> _RECORDS FOR PROCESSING_:

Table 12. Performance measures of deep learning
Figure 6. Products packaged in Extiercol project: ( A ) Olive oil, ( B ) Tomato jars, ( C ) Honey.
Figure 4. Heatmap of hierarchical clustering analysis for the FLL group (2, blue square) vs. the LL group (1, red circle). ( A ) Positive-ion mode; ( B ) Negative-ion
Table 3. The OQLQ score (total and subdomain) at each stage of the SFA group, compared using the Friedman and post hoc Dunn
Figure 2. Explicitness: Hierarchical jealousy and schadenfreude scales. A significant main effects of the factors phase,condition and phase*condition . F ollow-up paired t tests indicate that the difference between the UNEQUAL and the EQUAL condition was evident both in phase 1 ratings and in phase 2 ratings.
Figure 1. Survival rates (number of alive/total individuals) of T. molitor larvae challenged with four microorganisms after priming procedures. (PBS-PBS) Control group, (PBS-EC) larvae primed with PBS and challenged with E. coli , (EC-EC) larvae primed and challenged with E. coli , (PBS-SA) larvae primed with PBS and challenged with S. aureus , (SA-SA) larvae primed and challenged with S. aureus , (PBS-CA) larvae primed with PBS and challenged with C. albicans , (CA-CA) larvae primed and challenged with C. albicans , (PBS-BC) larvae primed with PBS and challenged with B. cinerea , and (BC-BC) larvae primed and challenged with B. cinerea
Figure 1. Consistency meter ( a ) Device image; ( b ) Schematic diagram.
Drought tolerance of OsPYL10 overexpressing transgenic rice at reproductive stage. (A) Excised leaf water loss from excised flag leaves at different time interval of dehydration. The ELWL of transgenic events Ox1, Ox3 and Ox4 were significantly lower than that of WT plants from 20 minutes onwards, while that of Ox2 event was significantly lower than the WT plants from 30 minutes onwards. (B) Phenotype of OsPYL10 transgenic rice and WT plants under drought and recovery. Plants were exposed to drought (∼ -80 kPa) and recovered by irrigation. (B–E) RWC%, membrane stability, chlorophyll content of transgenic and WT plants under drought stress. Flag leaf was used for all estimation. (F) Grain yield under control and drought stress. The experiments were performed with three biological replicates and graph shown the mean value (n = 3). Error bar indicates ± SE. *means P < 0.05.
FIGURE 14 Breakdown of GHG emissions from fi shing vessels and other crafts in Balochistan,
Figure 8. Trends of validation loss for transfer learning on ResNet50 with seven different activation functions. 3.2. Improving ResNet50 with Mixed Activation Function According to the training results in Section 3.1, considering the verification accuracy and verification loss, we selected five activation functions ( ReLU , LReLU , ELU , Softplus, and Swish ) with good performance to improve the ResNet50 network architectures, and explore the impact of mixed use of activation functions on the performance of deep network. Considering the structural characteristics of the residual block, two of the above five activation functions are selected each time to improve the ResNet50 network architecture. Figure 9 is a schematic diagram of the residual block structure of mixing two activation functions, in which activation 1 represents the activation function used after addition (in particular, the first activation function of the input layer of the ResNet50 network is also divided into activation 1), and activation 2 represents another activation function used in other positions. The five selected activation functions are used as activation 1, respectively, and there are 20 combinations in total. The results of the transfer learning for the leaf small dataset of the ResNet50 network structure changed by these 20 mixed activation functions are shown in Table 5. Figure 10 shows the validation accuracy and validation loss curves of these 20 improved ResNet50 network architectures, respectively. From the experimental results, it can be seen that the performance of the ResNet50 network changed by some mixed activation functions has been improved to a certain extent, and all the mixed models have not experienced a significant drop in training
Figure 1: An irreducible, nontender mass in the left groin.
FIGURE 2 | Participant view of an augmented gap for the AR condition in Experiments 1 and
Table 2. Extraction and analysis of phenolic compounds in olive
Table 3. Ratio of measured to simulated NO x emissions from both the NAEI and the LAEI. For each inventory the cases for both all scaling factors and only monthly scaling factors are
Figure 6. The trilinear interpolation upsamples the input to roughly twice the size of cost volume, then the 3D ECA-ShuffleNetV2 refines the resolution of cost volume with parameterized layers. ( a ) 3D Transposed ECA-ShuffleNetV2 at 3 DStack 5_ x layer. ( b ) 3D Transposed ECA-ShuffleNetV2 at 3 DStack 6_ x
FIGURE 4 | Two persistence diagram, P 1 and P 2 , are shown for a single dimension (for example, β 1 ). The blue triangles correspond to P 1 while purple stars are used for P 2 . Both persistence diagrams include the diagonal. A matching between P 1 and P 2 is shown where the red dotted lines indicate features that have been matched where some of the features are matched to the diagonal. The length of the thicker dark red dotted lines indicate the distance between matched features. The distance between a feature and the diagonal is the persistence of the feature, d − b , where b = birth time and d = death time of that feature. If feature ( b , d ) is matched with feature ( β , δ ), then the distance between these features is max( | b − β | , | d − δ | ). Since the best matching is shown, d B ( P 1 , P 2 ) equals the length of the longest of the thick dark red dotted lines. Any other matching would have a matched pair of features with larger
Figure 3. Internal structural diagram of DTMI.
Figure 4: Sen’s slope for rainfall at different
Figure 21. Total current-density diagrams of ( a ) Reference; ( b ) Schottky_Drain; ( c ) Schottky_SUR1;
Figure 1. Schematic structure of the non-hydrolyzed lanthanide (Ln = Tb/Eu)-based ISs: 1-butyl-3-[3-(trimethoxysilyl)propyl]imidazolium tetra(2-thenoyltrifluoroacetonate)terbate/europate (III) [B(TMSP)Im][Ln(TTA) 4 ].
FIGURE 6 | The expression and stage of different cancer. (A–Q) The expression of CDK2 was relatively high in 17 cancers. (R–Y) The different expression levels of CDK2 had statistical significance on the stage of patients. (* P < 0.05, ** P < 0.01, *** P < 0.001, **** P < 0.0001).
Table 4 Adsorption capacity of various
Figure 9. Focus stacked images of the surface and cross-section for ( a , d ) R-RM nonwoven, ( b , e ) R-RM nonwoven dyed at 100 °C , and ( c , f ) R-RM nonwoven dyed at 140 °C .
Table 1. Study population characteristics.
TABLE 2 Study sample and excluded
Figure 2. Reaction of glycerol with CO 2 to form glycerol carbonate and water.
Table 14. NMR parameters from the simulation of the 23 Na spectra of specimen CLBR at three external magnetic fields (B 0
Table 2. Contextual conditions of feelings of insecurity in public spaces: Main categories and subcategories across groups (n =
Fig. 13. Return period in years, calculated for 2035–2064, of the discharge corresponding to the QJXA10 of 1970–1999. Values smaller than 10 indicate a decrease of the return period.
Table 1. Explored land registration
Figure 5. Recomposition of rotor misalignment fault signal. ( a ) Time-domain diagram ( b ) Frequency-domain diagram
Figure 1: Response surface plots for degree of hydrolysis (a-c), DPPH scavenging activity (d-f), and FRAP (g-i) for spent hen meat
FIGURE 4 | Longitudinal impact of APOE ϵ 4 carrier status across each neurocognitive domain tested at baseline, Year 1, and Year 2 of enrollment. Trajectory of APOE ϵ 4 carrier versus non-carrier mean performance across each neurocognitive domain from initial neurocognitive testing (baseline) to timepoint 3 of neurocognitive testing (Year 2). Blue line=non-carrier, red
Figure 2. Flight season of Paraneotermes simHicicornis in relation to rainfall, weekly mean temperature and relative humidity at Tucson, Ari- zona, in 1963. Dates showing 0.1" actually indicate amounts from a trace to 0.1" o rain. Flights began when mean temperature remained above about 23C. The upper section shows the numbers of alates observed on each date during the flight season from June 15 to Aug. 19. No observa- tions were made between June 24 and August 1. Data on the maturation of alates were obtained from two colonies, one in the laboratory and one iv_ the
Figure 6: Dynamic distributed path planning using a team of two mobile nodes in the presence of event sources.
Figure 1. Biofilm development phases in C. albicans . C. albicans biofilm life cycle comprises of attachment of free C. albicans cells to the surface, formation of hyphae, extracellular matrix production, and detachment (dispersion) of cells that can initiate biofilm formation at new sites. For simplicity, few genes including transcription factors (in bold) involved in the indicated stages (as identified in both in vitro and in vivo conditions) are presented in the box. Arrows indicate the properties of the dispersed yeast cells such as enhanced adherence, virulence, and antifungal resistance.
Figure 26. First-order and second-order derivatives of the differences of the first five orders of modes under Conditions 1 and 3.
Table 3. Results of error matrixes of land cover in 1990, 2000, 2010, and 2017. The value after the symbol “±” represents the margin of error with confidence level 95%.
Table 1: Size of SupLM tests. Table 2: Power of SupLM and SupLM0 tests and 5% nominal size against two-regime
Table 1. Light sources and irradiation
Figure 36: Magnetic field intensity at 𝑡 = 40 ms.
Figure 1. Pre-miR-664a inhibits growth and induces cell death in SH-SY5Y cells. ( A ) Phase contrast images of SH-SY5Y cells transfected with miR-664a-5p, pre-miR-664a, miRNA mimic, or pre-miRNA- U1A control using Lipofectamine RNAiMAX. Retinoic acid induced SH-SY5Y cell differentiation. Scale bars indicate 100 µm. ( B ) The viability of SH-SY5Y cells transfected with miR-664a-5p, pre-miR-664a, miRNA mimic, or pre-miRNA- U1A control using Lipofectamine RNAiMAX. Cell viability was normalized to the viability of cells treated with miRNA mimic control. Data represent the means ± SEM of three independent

> _WHAT THE TASK ASKS_: When you reach the line with "Figure 26. First-order" in the records above, start writing out lines exactly, and stop once the line with "Figure 36: Magnetic" has been written; include nothing else.

> _SOLUTION TO THIS TASK_:
Figure 26. First-order and second-order derivatives of the differences of the first five orders of modes under Conditions 1 and 3.
Table 3. Results of error matrixes of land cover in 1990, 2000, 2010, and 2017. The value after the symbol “±” represents the margin of error with confidence level 95%.
Table 1: Size of SupLM tests. Table 2: Power of SupLM and SupLM0 tests and 5% nominal size against two-regime
Table 1. Light sources and irradiation
Figure 36: Magnetic field intensity at 𝑡 = 40 ms.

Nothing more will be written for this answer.